● WHAT IS NEEDED
Each line below with the word "називаємо" needs to be copied.

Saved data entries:
#####

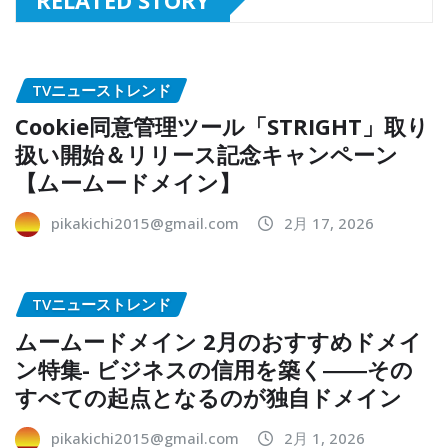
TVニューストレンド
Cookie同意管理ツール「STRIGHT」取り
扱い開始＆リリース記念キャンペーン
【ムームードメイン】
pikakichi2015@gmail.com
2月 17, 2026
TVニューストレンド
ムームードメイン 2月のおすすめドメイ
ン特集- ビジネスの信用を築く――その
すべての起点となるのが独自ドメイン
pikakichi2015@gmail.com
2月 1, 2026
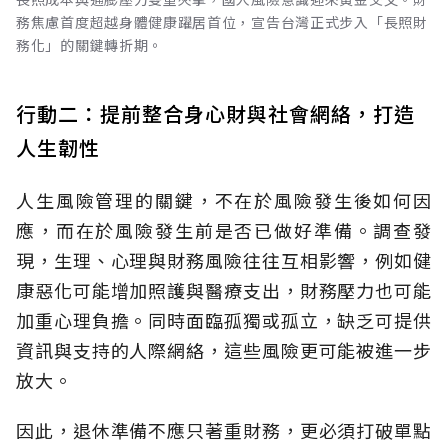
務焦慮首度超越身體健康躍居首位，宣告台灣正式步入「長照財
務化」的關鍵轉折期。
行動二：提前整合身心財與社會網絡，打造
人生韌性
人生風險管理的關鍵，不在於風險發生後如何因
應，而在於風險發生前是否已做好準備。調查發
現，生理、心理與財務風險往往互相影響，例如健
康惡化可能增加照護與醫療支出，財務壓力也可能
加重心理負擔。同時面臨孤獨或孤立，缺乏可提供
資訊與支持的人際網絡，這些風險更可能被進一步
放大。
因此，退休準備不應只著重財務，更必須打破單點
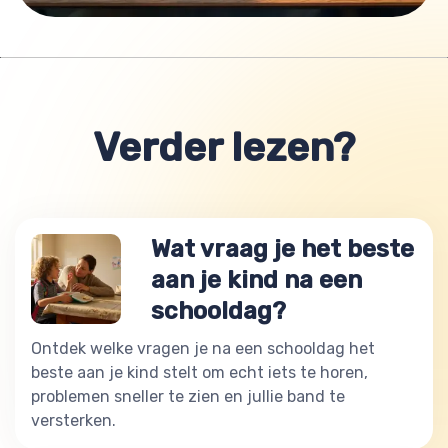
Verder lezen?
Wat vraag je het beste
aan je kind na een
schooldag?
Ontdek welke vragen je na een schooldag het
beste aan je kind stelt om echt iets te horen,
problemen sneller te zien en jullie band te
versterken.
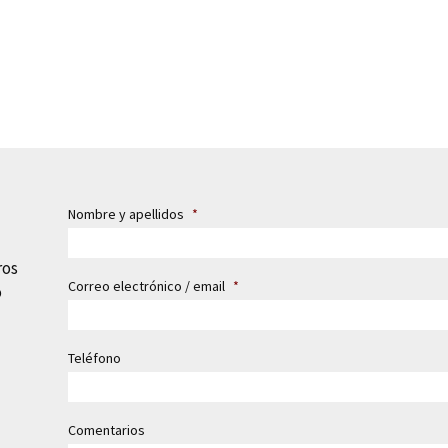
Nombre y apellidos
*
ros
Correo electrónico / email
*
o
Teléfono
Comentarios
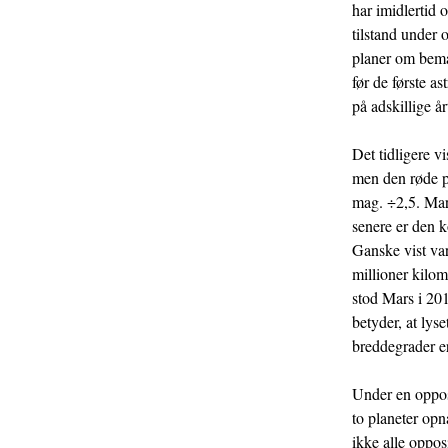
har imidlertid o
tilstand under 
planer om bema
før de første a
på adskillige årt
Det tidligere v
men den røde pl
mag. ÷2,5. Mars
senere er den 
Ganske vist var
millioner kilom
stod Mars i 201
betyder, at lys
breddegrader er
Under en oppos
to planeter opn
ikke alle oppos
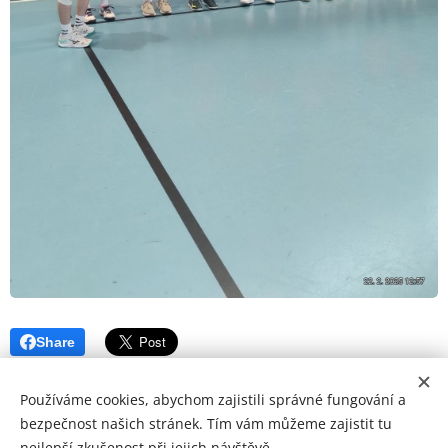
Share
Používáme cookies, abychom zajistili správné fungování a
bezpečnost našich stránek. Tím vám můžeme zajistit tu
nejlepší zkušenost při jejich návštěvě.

#####

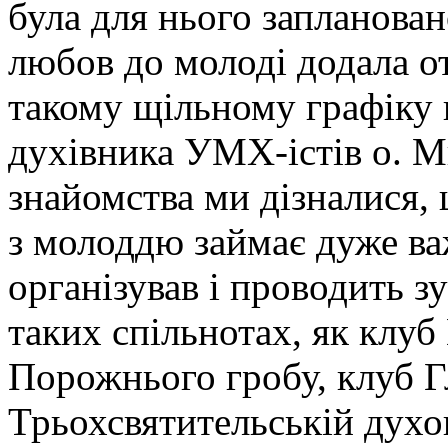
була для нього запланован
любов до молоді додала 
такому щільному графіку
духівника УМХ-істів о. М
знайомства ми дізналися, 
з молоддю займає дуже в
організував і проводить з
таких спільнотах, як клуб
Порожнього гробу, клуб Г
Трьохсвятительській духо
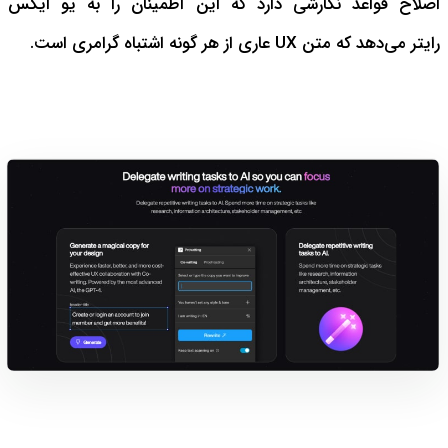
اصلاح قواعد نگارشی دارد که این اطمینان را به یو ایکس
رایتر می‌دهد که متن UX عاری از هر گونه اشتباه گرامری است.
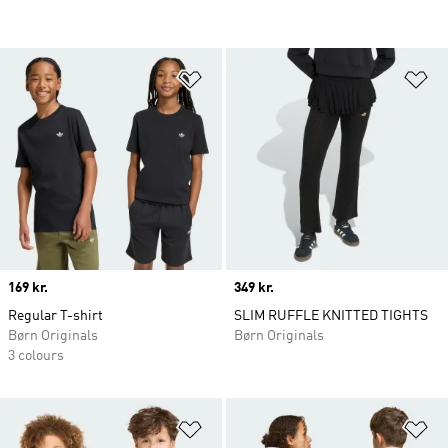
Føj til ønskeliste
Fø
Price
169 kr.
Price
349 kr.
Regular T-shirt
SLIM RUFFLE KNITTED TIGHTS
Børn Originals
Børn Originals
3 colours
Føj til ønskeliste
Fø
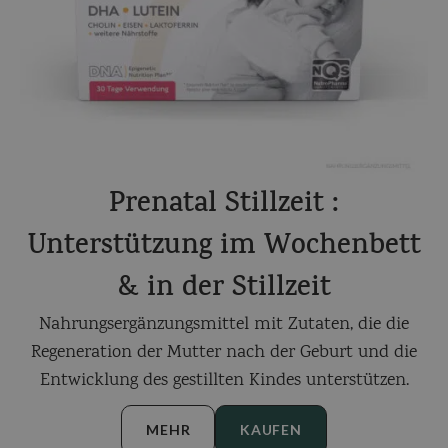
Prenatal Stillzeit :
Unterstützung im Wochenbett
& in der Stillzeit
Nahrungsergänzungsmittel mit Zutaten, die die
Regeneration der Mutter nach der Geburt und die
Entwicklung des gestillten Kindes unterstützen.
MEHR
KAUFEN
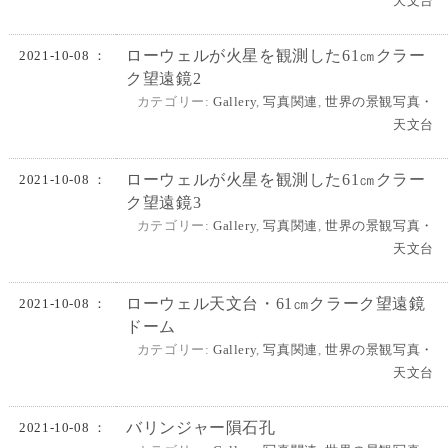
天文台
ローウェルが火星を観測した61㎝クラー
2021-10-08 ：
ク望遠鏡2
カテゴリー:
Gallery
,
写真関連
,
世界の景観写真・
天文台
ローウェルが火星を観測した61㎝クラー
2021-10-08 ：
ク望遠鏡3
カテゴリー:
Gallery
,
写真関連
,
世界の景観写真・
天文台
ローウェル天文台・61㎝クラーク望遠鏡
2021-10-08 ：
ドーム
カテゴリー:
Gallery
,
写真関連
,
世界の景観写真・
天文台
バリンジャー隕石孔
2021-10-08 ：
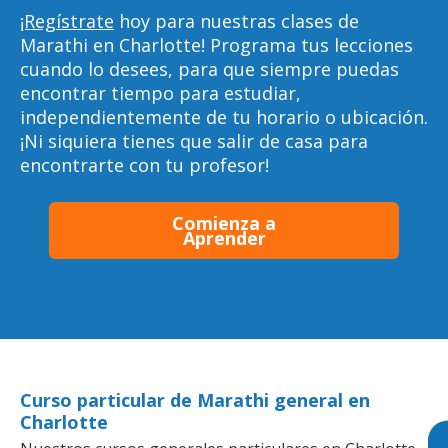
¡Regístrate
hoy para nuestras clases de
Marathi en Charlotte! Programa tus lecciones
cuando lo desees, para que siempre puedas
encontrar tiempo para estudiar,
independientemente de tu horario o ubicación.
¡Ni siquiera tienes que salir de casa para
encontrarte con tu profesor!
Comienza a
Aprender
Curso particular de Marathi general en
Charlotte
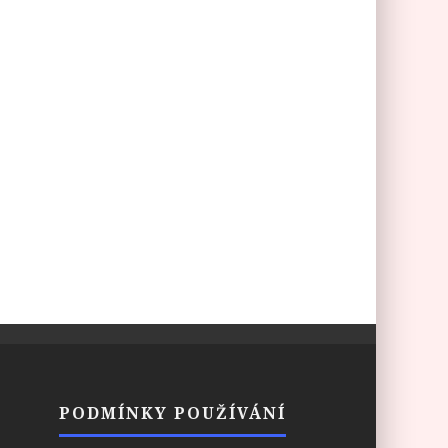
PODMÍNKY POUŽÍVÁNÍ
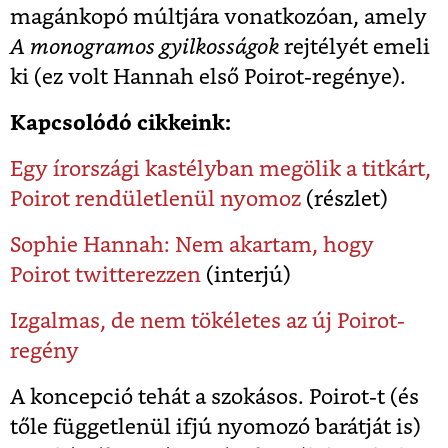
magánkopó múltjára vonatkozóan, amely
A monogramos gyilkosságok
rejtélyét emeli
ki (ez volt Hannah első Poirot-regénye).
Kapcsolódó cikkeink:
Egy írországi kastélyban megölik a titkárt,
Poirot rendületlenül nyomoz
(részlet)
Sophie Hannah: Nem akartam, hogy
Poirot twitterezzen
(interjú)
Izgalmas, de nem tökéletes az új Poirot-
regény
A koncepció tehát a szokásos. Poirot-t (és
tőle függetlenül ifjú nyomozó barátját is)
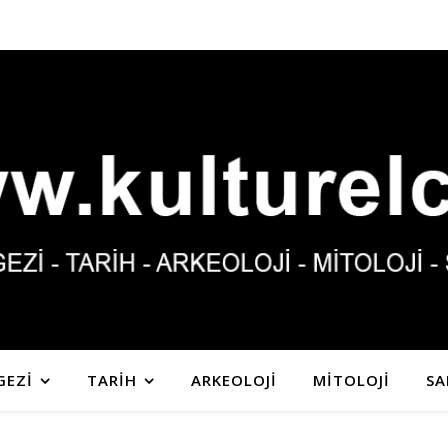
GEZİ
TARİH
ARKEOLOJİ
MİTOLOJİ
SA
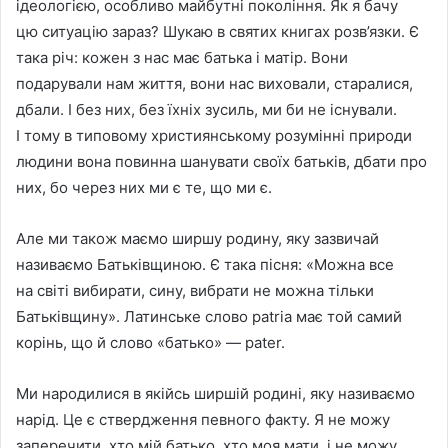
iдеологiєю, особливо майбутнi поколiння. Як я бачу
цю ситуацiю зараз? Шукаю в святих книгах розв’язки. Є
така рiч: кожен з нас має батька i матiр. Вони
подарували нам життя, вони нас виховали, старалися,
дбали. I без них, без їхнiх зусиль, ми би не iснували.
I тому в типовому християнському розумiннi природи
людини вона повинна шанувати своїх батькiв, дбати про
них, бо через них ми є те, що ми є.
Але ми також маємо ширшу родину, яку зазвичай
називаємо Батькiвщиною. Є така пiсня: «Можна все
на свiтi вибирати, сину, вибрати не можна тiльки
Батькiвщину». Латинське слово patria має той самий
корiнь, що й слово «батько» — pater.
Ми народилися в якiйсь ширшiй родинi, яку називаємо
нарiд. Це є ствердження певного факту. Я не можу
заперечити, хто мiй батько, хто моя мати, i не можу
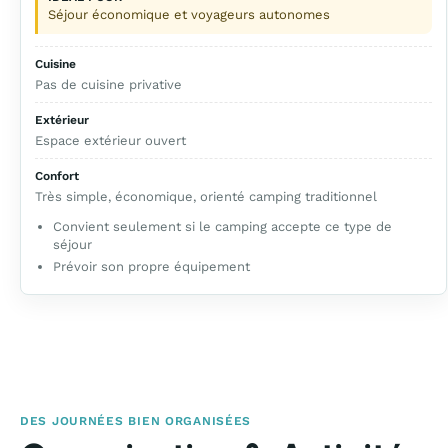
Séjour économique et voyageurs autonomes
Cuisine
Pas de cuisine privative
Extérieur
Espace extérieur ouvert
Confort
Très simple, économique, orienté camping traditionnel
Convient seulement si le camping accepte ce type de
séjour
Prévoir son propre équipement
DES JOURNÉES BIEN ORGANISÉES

#####

● TASK RESPONSE
називаємо Батькiвщиною. Є така пiсня: «Можна все
Ми народилися в якiйсь ширшiй родинi, яку називаємо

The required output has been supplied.